As additional security, some of the differently-located machines may not be permitted to receive or decipher all of the company's encrypted files. This helps to decrease the amount of possibly compromised data in the event that the third party successfully determines which machine will accept a compromised password and matching user's name.
Such dependence on different passwords for different machines is an annoyance however.
Few people want to remember a large number of unique passwords each for a different machine, unless of coarse, there is a very powerful reason for doing so. Authorized users generally want to be able to roam freely from one workstation to another, and to be able to enjoy quick and easy access to all the information they have authorization for with a single password.
However there is still the danger that the single password of a particular user may leak out inadvertently or through trickery.
If each user wants to rely on just a single, personal password, it is prudent to have one or more additional layers of security.
One such further layer of security is that of requiring authorized users to present a computer-readable identification badge or card (such as a smart card or a magnetic strip card) to the computer at the time of log-in. The computer-readable identification badge should carry a password-word related, long digital key, where the latter key is too long to memorize and ties somehow to the password.
Physical possession of the computer-readable identification badge can be deemed as additional proof that the user is whom he or she claims to be rather than an imposter.
There are problems with the badge approach however. A first problem is the inconvenience of having to physically carry the computer-readable identification badge about. A second problem is the possibility of losing it. If the badge is lost, the user is not only blocked from immediately logging-in but is also blocked from immediately changing his or her password when he or she realizes the badge is lost. This creates a window of opportunity for an unauthorized third party to acquire the old password and the lost badge, and break into the system.
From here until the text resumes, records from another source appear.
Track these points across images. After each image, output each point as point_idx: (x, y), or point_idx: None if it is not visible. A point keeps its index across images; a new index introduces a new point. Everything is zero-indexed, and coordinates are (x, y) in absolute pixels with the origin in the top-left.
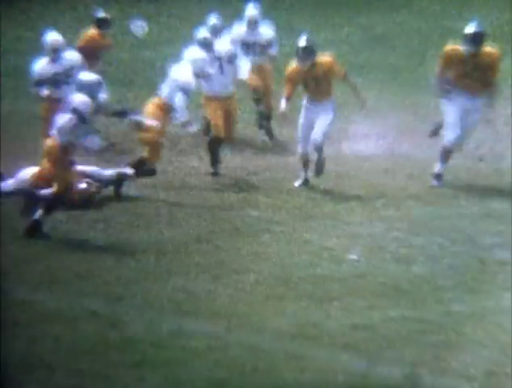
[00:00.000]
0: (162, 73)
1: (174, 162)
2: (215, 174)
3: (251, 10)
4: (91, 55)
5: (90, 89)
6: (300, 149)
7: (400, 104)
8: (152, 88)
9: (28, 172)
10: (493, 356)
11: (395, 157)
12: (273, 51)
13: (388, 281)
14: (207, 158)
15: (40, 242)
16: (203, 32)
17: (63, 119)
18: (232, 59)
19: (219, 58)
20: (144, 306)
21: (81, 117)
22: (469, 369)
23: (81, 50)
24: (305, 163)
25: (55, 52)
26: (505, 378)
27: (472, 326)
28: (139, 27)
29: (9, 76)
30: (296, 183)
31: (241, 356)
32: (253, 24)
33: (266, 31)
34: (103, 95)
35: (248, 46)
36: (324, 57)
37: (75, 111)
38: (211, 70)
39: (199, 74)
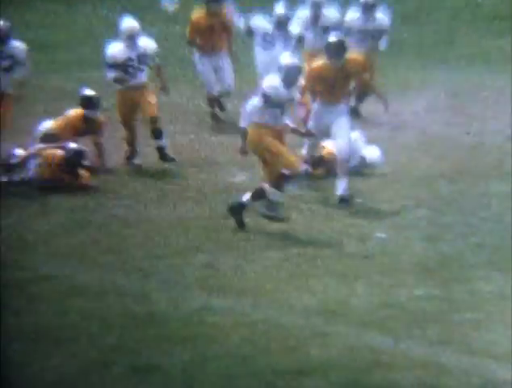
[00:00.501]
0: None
1: (204, 139)
2: None
3: None
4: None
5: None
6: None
7: (431, 81)
8: (186, 63)
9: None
10: None
11: (425, 135)
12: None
13: (415, 259)
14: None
15: (69, 217)
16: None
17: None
18: None
19: None
20: (171, 282)
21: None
22: (496, 348)
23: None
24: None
25: (131, 39)
26: None
27: (500, 306)
28: (170, 2)
29: (40, 51)
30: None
31: (267, 333)
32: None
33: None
34: None
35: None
36: (353, 55)
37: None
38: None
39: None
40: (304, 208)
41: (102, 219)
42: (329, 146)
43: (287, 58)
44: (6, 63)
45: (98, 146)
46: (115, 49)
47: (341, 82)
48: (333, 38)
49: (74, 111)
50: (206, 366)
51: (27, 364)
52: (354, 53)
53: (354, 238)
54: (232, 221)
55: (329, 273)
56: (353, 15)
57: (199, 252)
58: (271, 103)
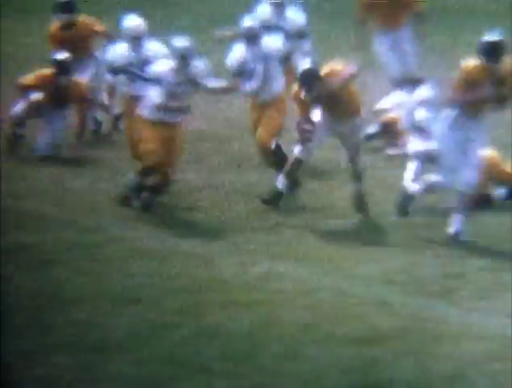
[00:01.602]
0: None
1: None
2: None
3: None
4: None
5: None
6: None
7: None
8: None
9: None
10: None
11: None
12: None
13: (481, 231)
14: None
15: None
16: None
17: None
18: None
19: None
20: (235, 248)
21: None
22: None
23: None
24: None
25: (135, 40)
26: None
27: None
28: None
29: None
30: None
31: (330, 301)
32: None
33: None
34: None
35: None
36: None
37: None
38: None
39: None
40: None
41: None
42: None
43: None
44: None
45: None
46: (117, 51)
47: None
48: (492, 37)
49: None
50: (269, 332)
51: (94, 325)
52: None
53: (420, 209)
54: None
55: (393, 243)
56: None
57: (263, 218)
58: None
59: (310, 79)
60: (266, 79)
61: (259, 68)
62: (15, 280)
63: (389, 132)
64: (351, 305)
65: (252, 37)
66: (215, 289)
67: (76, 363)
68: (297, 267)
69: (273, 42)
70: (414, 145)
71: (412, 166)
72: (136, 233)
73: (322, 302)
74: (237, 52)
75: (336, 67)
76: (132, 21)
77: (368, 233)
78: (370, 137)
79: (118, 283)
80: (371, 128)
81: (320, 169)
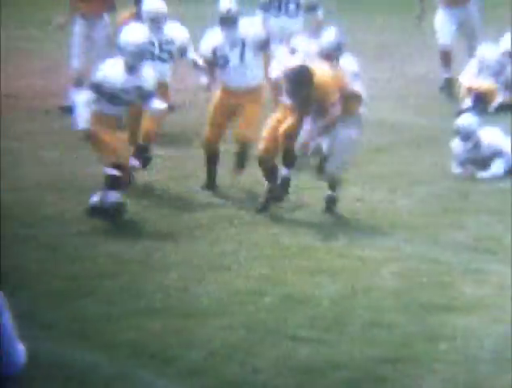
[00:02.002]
0: None
1: None
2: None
3: None
4: None
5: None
6: None
7: None
8: None
9: None
10: None
11: None
12: None
13: None
14: None
15: None
16: None
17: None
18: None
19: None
20: (321, 215)
21: None
22: None
23: None
24: None
25: (154, 23)
26: None
27: None
28: None
29: None
30: None
31: (418, 268)
32: None
33: None
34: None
35: None
36: None
37: None
38: None
39: None
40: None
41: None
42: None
43: None
44: None
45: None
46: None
47: None
48: None
49: None
50: (355, 298)
51: (183, 292)
52: None
53: None
54: (384, 156)
55: (483, 209)
56: None
57: (349, 185)
58: None
59: (298, 83)
60: (243, 67)
61: (235, 54)
62: (108, 246)
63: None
64: (439, 272)
65: (227, 21)
66: (300, 257)
67: (165, 328)
68: (384, 234)
69: (251, 26)
70: None
71: None
72: (222, 200)
73: (409, 269)
74: (212, 38)
75: (331, 78)
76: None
77: (457, 199)
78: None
79: (205, 250)
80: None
81: None
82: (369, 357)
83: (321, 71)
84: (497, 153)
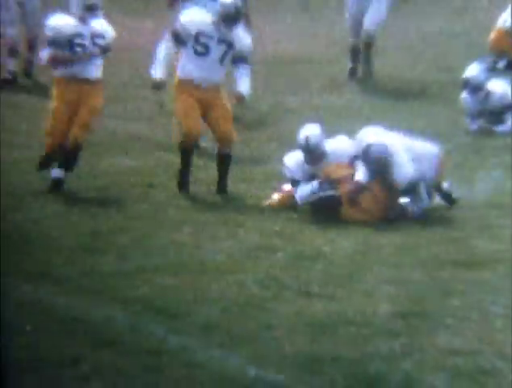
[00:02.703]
0: None
1: None
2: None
3: None
4: None
5: None
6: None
7: None
8: None
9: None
10: None
11: None
12: None
13: None
14: None
15: None
16: None
17: None
18: None
19: None
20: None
21: None
22: None
23: None
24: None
25: (85, 12)
26: None
27: None
28: None
29: None
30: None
31: (431, 224)
32: None
33: None
34: None
35: None
36: None
37: None
38: None
39: None
40: None
41: None
42: None
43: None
44: None
45: None
46: (61, 21)
47: None
48: None
49: None
50: (368, 255)
51: (196, 248)
52: None
53: None
54: None
55: (499, 164)
56: None
57: None
58: None
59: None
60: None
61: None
62: (119, 205)
63: None
64: (453, 227)
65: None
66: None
67: (178, 284)
68: None
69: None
70: None
71: None
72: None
73: (423, 226)
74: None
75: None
76: None
77: (472, 154)
78: None
79: (218, 208)
80: None
81: None
82: (381, 313)
83: None
84: (509, 107)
A user should be able to change his or her password at any authorized workstation at any time as desired. Such user-initiated, arbitrary change of the password at any time and any authorized place is a generally desirable thing because it reduces the likelihood of security breaches. Such arbitrary change of password may even be deemed necessary in instances where the user suspects that his/her prior password and identification badge have been compromised.
It would be advantageous to have a secure system that is simple and convenient to use, and in addition is flexible.
The above-mentioned, flexible characteristic implies that each authorized user will be allowed to utilize one or more user-specified passwords to access data either on all or a specified subset of plural machines as that user or a system administrator see fit for the given circumstances. The flexibility characteristic further implies that each authorized user will be able to arbitrarily change his or her password at any time and authorized place either for a specified single machine or for all machines or for a unique subset of machines as seen fit for the specific circumstances.
The above-mentioned convenience characteristic implies that password-associated authorizing codes (such as the long digital key mentioned above) can be moved around in a confidential and effortless manner despite their use over a plurality of machines, without requiring a physical identification badge.